Hacker News new | ask | show | jobs
by ArsenArsen 1972 days ago
Coming back with information from #xiph on freenode:

  16:57 <ArsenArsen> where and under what license is the training data used for RNNoise?
  18:38 <rillian> ArsenArsen: There's a copy of what I believe is the training data on the xiph server, but afaik it's never been published
  18:39 <rillian> the original submission page has an EULA waiving copyright and liability claims, and agreeing that it _may_ be released CC0.
  18:40 <rillian> it looks like that didn't actually happen.
  18:41 <rillian> there may have been concerns about auditing it for privacy issues, but there's a lot of audio to listen to, 6.5G compressed
  18:41 <rillian> jmspeex, TD-Linux: what's the status of publishing the rnnoise training data?
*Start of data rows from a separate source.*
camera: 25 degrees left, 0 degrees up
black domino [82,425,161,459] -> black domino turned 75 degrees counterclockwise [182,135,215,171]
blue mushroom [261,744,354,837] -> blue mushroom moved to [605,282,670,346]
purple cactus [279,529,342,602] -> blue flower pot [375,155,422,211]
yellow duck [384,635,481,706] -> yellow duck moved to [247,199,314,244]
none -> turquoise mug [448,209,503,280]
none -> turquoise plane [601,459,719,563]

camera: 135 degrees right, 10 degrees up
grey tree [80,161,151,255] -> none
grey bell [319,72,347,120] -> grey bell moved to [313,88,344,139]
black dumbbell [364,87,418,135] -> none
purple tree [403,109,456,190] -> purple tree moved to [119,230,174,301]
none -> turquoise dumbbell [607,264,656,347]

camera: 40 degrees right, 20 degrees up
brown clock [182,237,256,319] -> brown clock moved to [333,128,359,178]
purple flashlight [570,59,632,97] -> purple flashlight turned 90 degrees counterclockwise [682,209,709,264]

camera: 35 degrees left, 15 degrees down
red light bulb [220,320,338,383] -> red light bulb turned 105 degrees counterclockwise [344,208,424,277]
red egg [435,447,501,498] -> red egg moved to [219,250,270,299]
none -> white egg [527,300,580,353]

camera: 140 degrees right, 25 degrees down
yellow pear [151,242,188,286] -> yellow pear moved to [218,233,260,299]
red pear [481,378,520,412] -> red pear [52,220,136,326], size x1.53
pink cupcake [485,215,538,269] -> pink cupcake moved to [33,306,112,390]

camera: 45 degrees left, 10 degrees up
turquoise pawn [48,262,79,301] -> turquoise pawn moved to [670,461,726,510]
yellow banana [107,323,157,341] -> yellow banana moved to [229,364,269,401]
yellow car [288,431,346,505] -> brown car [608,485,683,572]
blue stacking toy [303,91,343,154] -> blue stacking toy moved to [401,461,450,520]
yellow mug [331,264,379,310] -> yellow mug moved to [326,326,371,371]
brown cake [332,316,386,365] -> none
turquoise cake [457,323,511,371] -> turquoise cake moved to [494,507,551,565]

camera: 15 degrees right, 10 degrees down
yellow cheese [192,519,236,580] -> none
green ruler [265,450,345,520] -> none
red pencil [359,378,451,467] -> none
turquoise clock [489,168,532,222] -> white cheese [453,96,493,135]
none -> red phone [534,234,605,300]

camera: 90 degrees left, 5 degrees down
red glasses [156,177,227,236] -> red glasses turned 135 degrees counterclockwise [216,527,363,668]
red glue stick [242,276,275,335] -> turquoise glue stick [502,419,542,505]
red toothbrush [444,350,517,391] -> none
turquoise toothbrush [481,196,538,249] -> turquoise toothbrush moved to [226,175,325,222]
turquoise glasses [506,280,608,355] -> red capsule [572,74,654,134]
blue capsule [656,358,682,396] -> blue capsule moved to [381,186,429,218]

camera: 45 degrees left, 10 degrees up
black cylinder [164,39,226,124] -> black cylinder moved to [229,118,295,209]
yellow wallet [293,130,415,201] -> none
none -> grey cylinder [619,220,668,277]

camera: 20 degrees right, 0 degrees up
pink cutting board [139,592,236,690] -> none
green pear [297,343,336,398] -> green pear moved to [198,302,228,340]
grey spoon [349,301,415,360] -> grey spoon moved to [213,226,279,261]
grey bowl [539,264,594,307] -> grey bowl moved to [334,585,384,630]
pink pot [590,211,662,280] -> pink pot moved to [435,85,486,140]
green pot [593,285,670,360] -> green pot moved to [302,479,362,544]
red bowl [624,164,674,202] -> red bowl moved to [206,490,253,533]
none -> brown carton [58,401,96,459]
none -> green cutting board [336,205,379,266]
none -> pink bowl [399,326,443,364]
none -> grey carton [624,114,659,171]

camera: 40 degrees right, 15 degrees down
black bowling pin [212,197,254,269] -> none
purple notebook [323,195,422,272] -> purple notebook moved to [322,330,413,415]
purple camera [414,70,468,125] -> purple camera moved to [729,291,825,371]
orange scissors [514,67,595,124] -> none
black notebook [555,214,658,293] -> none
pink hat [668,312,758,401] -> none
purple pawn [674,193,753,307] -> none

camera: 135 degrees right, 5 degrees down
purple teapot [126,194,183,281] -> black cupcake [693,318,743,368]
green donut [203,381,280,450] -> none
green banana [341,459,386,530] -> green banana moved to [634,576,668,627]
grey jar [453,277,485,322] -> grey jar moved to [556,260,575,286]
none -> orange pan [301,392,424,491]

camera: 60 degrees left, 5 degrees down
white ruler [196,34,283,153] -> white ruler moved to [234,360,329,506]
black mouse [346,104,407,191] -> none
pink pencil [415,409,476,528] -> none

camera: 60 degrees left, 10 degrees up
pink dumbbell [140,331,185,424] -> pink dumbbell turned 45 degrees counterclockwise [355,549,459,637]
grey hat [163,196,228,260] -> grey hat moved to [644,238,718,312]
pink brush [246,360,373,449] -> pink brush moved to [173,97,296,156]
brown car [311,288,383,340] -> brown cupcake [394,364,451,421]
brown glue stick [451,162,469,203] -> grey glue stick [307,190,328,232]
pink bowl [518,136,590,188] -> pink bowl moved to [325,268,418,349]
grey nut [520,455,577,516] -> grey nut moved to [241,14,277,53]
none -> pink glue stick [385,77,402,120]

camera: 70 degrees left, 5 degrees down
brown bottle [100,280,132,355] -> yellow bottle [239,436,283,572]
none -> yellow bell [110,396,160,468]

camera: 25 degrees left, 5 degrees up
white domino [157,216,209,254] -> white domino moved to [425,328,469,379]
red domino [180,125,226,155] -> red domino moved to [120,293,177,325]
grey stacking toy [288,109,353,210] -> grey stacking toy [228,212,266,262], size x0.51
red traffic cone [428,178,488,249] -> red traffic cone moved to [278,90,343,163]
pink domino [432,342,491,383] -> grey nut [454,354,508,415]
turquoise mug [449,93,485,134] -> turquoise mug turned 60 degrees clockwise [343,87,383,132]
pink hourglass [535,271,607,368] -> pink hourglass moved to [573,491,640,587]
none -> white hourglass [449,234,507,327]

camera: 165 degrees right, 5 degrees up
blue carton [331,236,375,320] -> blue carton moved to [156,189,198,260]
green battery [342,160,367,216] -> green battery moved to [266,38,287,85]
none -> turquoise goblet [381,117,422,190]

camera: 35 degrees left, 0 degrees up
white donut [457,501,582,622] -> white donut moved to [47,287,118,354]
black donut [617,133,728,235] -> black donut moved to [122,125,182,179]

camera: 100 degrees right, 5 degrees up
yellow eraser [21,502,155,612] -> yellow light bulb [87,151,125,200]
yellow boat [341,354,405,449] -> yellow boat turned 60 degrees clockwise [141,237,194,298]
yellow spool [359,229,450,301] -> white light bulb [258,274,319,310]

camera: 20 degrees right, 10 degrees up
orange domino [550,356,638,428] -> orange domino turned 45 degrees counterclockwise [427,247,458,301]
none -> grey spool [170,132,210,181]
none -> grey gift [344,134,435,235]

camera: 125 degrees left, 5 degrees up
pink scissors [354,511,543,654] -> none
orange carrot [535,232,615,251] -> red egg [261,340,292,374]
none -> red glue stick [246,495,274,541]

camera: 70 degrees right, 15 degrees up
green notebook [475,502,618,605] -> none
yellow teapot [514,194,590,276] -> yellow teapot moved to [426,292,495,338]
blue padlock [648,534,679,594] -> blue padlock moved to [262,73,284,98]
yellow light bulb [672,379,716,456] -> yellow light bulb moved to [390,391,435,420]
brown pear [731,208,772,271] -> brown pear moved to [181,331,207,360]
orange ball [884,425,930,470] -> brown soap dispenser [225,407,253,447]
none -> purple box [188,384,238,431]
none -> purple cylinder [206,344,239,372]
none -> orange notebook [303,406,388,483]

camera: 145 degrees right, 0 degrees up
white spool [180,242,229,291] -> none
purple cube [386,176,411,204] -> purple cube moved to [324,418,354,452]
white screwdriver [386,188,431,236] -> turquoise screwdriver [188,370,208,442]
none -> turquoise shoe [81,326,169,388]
  18:43 <jmspeex> Are you talking about the data that was used to train the default RNNoise model or the noise that got collected with the demo?
  18:43 <rillian> jmspeex: I think debian just cares about the training data for the default model.
  18:44 <jmspeex> There was never plan to release that -- it includes data from databases we cannot release
  18:44 <jmspeex> but I don't see what the issue is. Distributing the model is not the same as distributing the data
  18:45 <rillian> ah, I see. I didn't realize you'd used proprietary sources as well.